How to determine if SRA file is single or paired end?
7.4 years ago
davedeto ▴ 180

I have a situation where I want to run batch script to align reads from a bunch of different samples in a GEO accession. Some are single-ended and some are paired, but the meta-data in the series matrix file does not indicate which is which. Now, I can manually convert to fastq and inspect the files to determine it, but I'd like to find an automated way to do this. I know that the SRA file must have meta-data stored in it to explain where the split should occur, but I can't figure out how to get at it. The only thing that looks like it might be what I want is the sra-stat program in the sra toolkit, however I can't find any documentation on its output, and the default text output is just a cryptic series of numbers divided up by colons/pipes.

I could always run sra-stat with the -s option, output as XML, and find the answer there, but this requires the routine to go through the entire file, which takes a while. I could also just run fastq-dump with the --split-files option and look to see if I get one or two files as a result, but this also seems like a bit of a hack. Is there a better way?

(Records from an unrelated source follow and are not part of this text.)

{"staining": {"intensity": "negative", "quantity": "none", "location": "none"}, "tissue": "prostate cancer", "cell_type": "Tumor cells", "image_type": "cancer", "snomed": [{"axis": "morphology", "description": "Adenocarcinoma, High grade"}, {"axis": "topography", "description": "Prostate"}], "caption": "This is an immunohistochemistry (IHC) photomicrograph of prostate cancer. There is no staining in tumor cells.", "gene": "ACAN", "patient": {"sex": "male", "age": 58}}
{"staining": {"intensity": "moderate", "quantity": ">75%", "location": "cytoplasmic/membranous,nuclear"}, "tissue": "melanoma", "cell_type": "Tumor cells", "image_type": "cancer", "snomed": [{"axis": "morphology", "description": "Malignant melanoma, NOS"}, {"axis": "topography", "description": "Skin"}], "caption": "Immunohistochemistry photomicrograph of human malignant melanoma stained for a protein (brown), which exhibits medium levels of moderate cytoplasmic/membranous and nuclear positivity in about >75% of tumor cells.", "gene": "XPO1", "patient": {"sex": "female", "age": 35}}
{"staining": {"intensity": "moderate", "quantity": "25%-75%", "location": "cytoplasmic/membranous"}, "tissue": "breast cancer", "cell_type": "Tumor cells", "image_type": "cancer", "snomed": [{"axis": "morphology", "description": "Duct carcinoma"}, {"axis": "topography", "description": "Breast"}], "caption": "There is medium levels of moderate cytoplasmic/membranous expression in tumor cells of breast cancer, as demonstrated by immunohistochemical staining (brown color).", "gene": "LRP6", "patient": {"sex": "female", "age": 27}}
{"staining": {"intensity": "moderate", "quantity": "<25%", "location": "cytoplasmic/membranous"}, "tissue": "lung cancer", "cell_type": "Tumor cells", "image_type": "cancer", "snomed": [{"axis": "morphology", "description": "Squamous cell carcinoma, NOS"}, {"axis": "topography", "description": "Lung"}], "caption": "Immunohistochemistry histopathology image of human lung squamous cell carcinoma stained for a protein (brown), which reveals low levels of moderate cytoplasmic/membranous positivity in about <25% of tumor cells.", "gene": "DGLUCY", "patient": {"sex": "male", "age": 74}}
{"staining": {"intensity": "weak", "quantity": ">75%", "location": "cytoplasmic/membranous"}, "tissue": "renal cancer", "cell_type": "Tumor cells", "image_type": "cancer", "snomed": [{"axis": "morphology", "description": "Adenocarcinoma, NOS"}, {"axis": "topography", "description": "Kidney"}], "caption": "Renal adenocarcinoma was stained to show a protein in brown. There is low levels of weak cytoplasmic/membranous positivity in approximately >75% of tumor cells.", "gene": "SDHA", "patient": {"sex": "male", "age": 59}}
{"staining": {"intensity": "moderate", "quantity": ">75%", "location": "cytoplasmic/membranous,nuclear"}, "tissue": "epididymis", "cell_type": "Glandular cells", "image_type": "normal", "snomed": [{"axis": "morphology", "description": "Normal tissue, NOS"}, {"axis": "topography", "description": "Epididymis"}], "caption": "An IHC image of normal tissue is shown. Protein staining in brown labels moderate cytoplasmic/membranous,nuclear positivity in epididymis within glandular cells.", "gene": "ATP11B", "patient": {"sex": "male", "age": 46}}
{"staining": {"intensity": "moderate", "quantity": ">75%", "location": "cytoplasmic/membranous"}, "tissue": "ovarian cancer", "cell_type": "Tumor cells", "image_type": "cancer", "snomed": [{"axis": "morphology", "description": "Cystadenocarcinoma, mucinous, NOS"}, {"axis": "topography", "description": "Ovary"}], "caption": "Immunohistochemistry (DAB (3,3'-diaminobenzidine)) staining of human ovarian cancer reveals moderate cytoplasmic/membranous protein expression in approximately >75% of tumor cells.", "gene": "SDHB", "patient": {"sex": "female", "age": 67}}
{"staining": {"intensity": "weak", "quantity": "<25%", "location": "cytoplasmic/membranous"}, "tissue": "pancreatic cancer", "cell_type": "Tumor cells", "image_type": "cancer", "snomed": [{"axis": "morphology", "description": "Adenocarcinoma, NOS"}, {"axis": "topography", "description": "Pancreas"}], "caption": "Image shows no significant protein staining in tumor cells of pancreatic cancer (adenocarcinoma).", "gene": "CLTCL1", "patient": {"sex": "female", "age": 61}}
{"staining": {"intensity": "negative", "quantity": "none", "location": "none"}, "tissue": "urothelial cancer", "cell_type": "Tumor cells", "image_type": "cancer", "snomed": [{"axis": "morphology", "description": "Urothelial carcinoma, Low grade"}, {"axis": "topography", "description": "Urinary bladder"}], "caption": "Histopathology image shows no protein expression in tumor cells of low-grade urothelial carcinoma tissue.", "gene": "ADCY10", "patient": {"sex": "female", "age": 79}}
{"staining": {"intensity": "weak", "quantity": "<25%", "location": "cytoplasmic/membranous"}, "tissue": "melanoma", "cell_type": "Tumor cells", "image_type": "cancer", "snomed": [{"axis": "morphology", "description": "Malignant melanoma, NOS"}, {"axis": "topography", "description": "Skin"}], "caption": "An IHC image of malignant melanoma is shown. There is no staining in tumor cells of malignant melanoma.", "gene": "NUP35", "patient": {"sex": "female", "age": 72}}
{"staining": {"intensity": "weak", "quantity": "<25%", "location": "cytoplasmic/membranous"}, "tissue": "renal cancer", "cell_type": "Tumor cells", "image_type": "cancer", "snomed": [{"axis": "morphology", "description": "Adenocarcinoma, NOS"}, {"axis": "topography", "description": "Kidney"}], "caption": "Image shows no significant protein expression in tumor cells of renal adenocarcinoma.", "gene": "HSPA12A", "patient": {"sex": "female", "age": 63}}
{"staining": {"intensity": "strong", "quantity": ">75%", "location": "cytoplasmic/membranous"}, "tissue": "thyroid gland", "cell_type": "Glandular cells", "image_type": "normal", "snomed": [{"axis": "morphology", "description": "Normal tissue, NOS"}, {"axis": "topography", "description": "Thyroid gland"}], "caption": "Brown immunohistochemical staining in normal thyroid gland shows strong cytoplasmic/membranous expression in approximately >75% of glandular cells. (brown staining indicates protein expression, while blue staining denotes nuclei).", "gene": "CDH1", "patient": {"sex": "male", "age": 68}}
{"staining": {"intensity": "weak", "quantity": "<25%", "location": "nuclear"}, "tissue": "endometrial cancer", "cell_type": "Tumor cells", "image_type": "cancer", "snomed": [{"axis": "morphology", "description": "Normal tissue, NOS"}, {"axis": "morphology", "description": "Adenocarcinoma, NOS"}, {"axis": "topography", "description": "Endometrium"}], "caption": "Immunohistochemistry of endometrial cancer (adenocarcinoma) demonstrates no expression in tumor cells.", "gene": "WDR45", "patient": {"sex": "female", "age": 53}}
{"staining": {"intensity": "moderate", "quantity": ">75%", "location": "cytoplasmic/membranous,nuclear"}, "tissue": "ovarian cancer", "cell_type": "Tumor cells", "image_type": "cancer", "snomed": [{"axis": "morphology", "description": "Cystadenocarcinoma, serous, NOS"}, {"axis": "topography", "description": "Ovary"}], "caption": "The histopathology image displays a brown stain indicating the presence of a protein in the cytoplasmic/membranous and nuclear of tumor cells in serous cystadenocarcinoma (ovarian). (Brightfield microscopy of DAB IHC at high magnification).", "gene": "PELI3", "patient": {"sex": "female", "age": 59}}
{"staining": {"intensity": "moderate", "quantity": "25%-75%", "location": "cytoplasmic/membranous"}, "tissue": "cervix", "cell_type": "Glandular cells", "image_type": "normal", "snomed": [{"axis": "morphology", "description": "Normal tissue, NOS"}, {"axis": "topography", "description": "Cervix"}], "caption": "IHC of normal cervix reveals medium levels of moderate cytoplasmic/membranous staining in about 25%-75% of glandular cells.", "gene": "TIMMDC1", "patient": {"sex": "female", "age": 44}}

It feels like there should be some header information in the file that I could quickly access.

7.4 years ago
Kamil ★ 2.1k

You might be interested to try my script:

This is a great idea to use the --split-spot option of the fastq-dump. Although your way above is definitely good, I think that davedeto has a slightly simpler solution which I incorporate here:

srr="SRR3184279"
numLines=$(fastq-dump -X 1 -Z --split-spot$srr | wc -l)
if [ $numLines -eq 4 ] then echo "$srr is single-end"
else
echo "\$srr is paired-end"
fi

cool! very simplified, thanks ! :)

7.4 years ago
davedeto ▴ 180

Kamil's suggestion to just use -X 1 and look at the first read was great! Thanks

I made this into a python function and thought I'd share in case anyone else wants to use it.

Hi @davedeto,

I liked your python script to find the single-end or paired-end. I am very new to pytthon and in my case I have fastq files generated from illumina sequencing. In my case, the paired-end reads name are samplename_1_sequence.txt.gz and single-end reads name samplename_sequence.txt.gz. If I want to use the above script to my filenames, how would I chane it?

Kindly guide me

6.1 years ago
zpliu ▴ 50

Another simple way is to check the SRR ID of your sample in SRA Run Browser: http://trace.ncbi.nlm.nih.gov/Traces/sra/

"Browse" -> "Run Browser" -> then input your ID

The LAYOUT result will tell you. Also, the 'Reads' label shows 1 read for single end, and 2 reads for paired end.